Presently I heard Taigue's returning footsteps. They were accompanied by other footsteps—light, quick footsteps. My heart broke the barrier I had erected around it, rose up, choking me.
When I saw her shorn hair I wanted to cry. Her face was more like a little girl's than ever, but the blue eyes gazing straight into mine were the eyes of a mature woman. There was regret in them, but no shame.
I turned away from her. "Dismiss your assistant," I told Taigue. "What I have to say is none of his business."
Taigue started to object, then changed his mind. With the reassurance he so desperately needed at his very fingertips, he wasn't in the mood to argue over trivialities. He took the patrolman's bludgeon gun, sent him on his way, re-entered the cell and closed the door. He leaned against the genuine steel panels, directed the muzzle of the gun at my chest.
"Well, Mr. Bartlett?"
"You asked for this, Taigue," I said. "You wouldn't have it any other way. Julia, come here."
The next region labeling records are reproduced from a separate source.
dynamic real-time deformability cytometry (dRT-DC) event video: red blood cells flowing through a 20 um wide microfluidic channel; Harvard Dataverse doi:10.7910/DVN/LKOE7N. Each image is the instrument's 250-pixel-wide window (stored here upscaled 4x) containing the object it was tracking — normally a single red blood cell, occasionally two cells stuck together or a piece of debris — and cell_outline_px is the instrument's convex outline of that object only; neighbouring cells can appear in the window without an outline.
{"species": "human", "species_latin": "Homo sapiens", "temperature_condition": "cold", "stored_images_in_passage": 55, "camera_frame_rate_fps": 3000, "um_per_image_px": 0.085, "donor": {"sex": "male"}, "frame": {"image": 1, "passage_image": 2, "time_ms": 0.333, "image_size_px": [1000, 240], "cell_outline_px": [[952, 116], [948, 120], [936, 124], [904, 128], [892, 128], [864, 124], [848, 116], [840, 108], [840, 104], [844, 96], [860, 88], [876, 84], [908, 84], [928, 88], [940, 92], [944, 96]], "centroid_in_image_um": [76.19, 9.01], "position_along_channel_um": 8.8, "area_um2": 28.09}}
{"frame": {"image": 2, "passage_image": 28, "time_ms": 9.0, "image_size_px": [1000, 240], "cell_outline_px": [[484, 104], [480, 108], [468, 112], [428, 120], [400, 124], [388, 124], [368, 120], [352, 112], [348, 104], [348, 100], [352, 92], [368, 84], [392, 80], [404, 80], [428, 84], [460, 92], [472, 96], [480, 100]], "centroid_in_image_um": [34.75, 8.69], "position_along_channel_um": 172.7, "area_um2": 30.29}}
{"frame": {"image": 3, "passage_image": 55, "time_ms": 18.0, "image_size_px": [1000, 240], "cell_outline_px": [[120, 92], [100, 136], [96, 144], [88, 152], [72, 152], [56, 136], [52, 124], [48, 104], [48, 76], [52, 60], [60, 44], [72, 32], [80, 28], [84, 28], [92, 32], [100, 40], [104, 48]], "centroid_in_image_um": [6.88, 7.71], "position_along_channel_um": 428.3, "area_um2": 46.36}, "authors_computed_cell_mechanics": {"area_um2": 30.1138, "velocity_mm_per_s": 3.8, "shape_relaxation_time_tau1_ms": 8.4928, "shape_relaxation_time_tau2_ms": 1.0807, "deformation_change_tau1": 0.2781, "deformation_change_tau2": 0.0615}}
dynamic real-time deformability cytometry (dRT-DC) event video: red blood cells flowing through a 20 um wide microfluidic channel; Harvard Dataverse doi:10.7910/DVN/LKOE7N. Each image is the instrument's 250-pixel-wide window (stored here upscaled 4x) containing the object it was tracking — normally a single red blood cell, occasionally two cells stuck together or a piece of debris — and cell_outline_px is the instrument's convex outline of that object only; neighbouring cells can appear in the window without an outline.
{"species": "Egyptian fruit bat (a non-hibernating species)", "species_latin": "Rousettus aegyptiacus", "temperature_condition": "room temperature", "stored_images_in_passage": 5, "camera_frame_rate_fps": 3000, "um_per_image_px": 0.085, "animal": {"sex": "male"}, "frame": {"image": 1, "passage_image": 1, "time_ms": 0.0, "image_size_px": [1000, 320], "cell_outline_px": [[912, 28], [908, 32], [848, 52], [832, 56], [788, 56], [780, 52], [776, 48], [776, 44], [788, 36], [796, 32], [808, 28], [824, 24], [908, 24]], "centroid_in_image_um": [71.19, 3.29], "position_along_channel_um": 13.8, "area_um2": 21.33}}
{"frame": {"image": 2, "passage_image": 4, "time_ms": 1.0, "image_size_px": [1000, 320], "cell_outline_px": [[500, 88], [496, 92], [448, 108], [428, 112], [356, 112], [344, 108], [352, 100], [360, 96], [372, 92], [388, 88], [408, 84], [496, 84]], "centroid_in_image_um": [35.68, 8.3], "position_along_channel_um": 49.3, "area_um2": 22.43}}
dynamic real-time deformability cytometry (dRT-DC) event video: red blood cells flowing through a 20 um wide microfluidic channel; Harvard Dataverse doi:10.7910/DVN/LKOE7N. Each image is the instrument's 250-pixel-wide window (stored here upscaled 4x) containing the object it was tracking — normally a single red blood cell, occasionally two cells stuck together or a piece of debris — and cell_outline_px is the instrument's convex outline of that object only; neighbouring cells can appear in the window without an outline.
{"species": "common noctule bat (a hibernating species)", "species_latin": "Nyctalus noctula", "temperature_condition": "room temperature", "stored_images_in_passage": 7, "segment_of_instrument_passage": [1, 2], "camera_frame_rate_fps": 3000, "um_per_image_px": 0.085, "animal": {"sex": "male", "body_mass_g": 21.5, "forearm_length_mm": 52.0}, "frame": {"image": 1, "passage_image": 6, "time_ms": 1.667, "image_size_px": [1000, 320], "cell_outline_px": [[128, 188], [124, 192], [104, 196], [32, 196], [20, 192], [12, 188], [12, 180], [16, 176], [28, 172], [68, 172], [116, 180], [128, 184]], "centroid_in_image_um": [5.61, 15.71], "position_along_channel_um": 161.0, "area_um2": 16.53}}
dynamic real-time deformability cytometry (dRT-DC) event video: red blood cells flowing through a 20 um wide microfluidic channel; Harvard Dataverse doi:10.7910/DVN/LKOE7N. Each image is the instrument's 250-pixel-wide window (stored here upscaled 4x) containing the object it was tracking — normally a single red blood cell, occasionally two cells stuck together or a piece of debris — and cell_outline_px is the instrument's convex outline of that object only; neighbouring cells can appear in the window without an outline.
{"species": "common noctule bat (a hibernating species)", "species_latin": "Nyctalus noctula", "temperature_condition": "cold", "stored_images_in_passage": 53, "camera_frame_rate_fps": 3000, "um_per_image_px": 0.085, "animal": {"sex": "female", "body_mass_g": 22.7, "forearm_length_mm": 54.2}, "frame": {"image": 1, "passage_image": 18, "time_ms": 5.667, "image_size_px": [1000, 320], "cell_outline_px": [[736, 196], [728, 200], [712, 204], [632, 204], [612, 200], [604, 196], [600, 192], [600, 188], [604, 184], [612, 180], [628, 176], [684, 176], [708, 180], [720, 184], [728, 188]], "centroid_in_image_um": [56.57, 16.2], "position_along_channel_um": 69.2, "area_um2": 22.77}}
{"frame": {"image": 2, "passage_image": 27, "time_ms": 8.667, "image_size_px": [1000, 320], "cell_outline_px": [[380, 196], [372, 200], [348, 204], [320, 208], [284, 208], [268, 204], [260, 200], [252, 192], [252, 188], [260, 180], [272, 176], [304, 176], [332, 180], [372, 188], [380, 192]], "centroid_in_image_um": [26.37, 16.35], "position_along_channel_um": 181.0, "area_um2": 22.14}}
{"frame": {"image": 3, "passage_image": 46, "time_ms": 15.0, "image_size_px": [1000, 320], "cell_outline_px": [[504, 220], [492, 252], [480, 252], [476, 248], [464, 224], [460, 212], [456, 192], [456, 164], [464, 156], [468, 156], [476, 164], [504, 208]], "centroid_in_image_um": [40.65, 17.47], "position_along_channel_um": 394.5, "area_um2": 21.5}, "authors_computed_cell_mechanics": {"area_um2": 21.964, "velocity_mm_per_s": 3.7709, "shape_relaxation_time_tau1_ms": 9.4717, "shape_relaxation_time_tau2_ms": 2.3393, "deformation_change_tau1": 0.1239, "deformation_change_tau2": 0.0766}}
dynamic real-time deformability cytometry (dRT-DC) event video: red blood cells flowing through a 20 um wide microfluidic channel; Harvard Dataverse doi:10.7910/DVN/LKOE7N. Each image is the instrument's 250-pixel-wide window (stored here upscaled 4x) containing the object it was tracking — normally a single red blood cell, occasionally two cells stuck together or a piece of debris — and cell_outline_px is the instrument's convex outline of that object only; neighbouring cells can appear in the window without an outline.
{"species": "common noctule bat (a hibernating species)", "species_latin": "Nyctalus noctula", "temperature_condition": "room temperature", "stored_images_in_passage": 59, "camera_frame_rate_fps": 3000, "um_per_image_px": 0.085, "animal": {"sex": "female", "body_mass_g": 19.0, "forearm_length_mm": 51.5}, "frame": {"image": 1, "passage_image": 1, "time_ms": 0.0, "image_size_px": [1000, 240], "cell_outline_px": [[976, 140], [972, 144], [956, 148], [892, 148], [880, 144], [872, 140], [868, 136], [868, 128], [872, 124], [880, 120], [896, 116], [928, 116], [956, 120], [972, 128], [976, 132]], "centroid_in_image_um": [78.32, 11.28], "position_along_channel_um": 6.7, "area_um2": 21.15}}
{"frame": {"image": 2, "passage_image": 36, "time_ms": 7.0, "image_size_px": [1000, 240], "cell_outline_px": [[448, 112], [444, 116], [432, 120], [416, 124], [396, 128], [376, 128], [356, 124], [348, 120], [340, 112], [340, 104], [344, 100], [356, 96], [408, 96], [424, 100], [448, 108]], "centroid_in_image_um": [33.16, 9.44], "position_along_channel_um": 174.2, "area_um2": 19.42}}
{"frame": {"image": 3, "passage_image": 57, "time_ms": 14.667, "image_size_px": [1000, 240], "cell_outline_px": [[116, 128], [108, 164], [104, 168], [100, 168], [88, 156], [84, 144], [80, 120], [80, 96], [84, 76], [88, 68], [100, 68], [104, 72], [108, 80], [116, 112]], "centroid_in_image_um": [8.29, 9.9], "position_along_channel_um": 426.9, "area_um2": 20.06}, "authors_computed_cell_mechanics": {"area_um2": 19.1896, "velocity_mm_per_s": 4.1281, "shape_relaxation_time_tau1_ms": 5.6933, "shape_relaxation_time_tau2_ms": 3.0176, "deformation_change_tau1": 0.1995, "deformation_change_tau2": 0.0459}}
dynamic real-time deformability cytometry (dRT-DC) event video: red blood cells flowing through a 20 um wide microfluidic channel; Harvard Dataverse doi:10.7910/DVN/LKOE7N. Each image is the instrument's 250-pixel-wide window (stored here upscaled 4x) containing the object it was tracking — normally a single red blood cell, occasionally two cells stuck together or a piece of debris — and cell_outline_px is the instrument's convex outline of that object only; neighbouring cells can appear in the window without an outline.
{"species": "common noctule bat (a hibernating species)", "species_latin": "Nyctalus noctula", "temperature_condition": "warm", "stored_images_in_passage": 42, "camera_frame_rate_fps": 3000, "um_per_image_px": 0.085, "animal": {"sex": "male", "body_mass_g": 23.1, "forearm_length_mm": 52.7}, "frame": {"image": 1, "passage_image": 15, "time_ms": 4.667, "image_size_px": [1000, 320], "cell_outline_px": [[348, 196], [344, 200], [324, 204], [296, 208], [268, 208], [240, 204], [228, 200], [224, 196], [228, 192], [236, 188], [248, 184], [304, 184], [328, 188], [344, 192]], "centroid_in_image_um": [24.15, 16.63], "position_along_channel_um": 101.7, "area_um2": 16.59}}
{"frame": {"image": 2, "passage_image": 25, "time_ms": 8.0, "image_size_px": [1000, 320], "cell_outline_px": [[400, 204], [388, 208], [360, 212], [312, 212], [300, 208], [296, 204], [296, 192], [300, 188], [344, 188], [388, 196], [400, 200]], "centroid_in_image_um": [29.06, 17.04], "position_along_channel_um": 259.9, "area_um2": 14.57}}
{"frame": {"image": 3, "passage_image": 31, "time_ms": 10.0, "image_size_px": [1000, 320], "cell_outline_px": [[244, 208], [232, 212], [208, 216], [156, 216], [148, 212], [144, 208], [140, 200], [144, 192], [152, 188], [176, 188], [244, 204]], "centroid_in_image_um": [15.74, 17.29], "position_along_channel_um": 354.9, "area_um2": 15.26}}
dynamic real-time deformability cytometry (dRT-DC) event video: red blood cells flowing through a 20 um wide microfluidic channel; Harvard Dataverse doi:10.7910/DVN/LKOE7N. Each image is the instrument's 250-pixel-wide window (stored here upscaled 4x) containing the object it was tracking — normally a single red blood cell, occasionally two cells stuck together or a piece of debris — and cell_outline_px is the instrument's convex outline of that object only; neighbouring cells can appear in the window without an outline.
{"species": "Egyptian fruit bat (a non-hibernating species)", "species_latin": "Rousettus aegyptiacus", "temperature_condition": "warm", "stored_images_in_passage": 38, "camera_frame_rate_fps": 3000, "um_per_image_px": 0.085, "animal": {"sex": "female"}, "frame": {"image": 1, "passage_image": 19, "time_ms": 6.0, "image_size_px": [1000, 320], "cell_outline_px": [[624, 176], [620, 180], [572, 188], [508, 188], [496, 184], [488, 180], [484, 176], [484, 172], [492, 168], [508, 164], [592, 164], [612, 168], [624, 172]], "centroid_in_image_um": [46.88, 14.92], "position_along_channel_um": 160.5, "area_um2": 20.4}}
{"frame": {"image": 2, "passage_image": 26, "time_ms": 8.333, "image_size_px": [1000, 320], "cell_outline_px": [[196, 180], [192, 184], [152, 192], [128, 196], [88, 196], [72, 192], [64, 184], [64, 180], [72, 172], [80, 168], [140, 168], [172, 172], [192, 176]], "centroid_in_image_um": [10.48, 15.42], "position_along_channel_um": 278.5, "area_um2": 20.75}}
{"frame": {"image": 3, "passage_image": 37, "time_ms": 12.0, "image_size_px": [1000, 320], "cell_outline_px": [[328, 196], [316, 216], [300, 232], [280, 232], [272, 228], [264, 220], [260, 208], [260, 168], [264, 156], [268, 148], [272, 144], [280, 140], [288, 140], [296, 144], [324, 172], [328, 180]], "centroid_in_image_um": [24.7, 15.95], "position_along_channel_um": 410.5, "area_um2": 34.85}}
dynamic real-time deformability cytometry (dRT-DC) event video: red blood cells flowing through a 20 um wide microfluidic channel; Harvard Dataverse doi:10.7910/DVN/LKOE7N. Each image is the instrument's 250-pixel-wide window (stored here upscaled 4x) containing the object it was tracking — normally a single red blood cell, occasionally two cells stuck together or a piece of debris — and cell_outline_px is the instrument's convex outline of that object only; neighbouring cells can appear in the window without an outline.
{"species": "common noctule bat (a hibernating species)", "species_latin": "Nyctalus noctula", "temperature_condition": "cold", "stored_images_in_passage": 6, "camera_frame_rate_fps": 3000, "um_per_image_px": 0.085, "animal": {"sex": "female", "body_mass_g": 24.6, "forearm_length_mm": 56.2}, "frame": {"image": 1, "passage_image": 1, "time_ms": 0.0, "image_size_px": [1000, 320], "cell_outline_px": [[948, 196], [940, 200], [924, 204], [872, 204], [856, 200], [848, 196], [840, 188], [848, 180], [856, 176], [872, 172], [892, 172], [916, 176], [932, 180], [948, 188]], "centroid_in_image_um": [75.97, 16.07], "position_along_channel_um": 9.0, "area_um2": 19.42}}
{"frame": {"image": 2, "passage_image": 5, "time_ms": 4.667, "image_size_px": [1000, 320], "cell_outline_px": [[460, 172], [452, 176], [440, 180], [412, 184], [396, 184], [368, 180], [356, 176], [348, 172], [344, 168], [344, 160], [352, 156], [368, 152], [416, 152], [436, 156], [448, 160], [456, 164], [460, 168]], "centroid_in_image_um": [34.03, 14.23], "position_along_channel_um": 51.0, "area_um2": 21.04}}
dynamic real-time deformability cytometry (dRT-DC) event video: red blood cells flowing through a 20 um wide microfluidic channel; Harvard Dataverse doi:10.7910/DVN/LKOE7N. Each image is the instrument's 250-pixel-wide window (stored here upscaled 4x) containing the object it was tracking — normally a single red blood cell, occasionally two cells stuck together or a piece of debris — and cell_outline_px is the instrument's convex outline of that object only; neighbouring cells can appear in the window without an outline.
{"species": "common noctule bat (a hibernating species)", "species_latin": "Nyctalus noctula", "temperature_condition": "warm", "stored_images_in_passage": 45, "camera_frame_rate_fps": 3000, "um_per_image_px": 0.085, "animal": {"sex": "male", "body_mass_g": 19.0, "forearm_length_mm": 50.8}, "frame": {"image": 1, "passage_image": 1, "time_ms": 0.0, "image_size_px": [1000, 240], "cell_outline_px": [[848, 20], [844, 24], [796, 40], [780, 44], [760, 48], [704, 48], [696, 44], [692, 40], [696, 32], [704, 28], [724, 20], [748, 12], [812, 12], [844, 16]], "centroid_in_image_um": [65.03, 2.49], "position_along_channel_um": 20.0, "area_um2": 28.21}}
She stepped to my side. Seizing the lapels of her Hester Prynne prison dress, I ripped it down the middle and tore it from her body.
CHAPTER VI
Julia shrank back, trying to cover her nakedness with her arms. Taigue became a statue, a statue staring with horrified eyes at a shining goddess who had abruptly deteriorated into a mere woman. I tore the gun from his grasp before he could recover himself and bludgeoned him beneath the heart. But his eyes were glazed even before the charge struck him. I looked at him disgustedly as he sank gasping to the floor. The self-righteous idealism with which he had clothed Julia had been even thinner than the earthly clothes I had ripped away.